*** Block opens ***

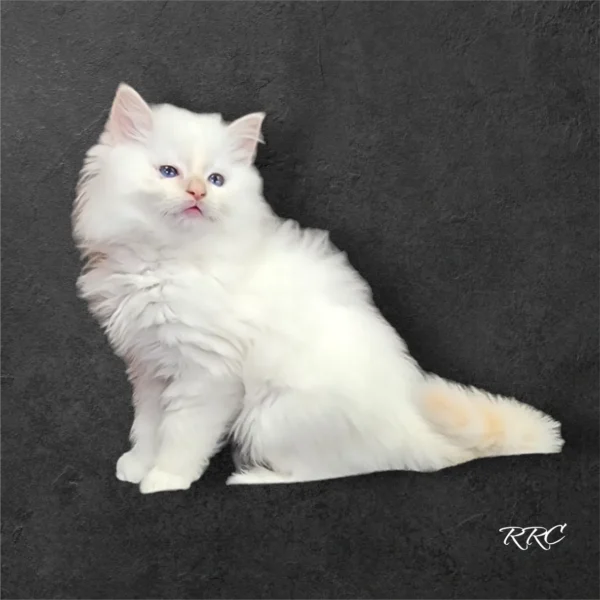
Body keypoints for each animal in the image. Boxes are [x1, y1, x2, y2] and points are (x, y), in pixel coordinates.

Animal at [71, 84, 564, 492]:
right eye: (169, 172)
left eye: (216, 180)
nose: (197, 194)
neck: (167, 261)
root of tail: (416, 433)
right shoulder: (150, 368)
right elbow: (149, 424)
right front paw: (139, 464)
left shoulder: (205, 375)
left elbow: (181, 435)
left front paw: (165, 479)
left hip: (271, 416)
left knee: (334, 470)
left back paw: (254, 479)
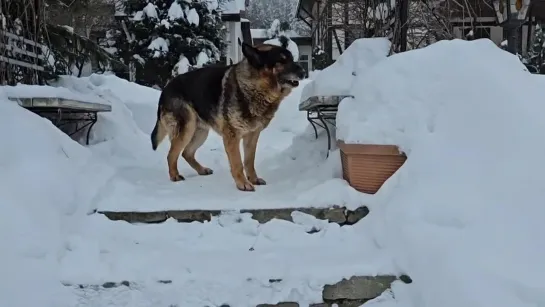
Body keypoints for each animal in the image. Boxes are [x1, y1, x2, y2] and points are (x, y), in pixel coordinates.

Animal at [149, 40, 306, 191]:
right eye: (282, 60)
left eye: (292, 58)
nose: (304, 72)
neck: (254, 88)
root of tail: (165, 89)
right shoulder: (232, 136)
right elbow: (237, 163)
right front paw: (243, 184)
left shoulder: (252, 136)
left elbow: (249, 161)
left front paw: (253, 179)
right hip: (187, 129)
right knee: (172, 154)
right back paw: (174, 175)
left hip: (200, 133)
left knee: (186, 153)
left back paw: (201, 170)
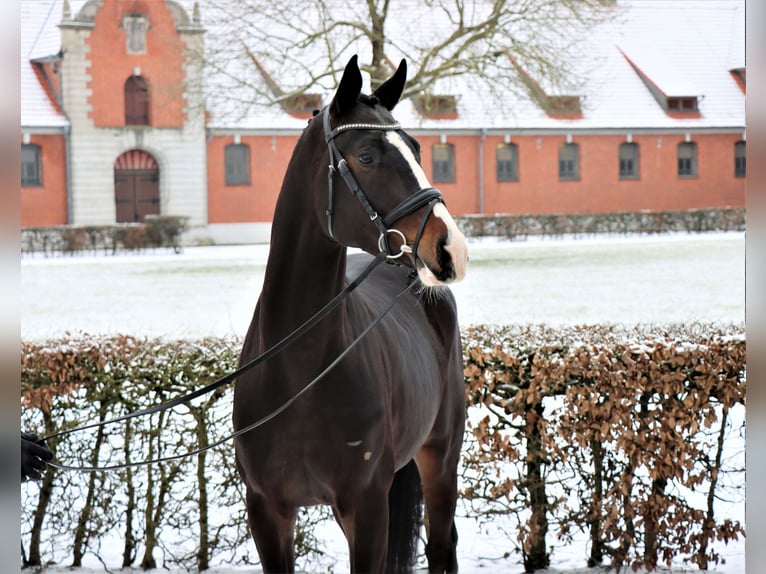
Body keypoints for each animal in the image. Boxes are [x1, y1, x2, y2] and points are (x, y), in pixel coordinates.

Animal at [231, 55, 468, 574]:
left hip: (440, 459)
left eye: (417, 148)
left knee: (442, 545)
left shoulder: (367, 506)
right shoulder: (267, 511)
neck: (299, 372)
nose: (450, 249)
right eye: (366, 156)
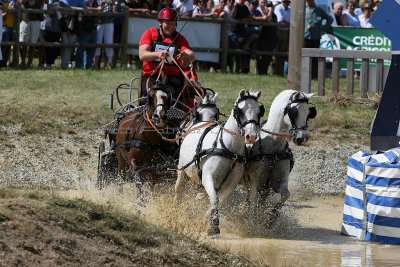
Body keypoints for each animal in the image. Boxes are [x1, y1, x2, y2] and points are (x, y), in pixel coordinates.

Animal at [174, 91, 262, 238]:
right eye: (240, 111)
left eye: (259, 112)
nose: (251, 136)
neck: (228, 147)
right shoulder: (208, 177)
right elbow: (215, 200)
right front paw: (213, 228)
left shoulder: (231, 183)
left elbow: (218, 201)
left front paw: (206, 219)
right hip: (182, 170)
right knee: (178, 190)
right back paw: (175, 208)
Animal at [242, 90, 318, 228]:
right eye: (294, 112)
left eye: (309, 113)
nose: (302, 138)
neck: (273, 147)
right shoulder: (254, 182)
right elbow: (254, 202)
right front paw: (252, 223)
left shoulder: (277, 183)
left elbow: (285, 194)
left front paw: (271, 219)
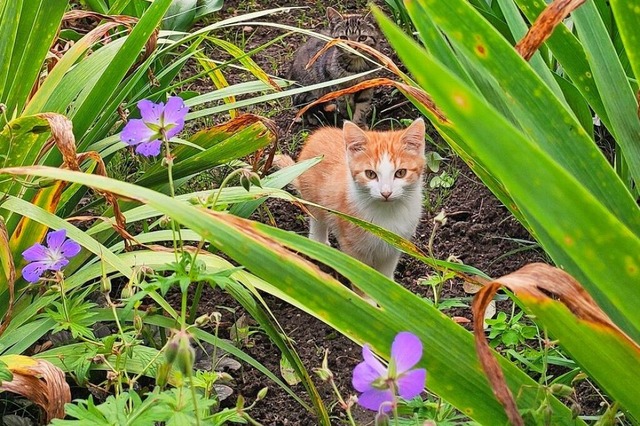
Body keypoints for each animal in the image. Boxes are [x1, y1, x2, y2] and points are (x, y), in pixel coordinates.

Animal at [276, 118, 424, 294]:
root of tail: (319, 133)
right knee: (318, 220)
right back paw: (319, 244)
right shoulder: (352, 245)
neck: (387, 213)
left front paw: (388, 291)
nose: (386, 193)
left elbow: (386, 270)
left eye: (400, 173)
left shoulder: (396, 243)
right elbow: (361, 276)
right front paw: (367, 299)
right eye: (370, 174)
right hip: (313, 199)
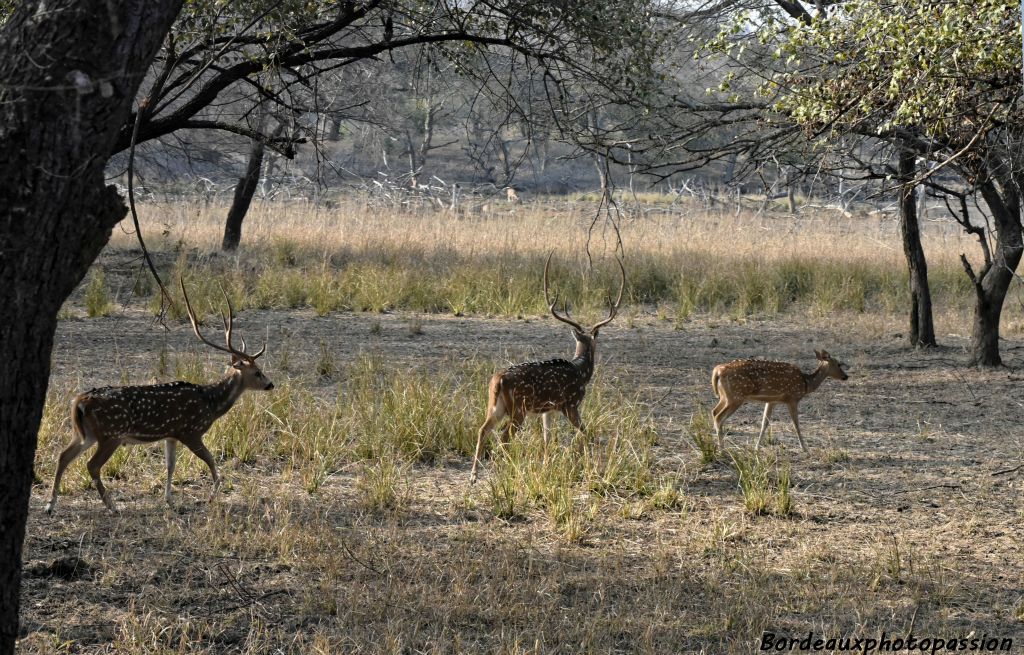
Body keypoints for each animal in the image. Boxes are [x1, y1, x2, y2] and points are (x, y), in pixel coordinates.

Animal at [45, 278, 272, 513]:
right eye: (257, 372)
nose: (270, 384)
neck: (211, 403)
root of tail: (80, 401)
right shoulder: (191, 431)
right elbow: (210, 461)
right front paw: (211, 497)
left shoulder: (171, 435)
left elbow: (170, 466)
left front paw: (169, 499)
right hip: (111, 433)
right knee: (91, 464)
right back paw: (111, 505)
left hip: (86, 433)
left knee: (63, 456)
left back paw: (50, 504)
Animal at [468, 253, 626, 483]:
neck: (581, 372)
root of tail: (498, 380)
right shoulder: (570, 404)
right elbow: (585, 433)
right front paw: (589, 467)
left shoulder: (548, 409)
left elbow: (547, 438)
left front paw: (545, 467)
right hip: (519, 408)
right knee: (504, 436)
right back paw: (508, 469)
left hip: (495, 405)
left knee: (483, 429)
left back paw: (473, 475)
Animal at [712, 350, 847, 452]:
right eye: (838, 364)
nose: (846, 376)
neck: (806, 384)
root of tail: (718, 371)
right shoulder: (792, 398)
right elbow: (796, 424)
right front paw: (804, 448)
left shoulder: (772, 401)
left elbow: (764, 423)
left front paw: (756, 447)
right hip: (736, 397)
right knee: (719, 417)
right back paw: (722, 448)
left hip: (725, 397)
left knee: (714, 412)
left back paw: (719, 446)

*** Block closes ***

● ACTIVITY:
Where a line contains "right shoulder: (191, 431)", begin there and output each line through the end of the data above, exactly; give no other lines.

● REPLY TO THE TASK:
right shoulder: (191, 431)
right elbow: (210, 461)
right front paw: (211, 497)
left shoulder: (171, 435)
left elbow: (170, 466)
left front paw: (169, 499)
right hip: (111, 433)
right knee: (91, 464)
right back paw: (111, 505)
left hip: (86, 433)
left knee: (63, 456)
left back paw: (50, 504)
Animal at [468, 253, 626, 483]:
neck: (581, 372)
root of tail: (498, 380)
right shoulder: (570, 404)
right elbow: (585, 433)
right front paw: (589, 467)
left shoulder: (548, 409)
left elbow: (547, 438)
left front paw: (545, 467)
right hip: (519, 408)
right knee: (504, 436)
right back paw: (508, 469)
left hip: (495, 405)
left knee: (483, 429)
left back paw: (473, 475)
Animal at [712, 350, 847, 452]:
right eye: (838, 364)
nose: (846, 376)
neck: (806, 384)
root of tail: (718, 371)
right shoulder: (792, 398)
right elbow: (796, 424)
right front paw: (804, 448)
left shoulder: (772, 401)
left elbow: (764, 423)
left front paw: (756, 447)
right hip: (736, 397)
right knee: (719, 417)
right back paw: (722, 448)
left hip: (725, 397)
left knee: (714, 412)
left back paw: (719, 446)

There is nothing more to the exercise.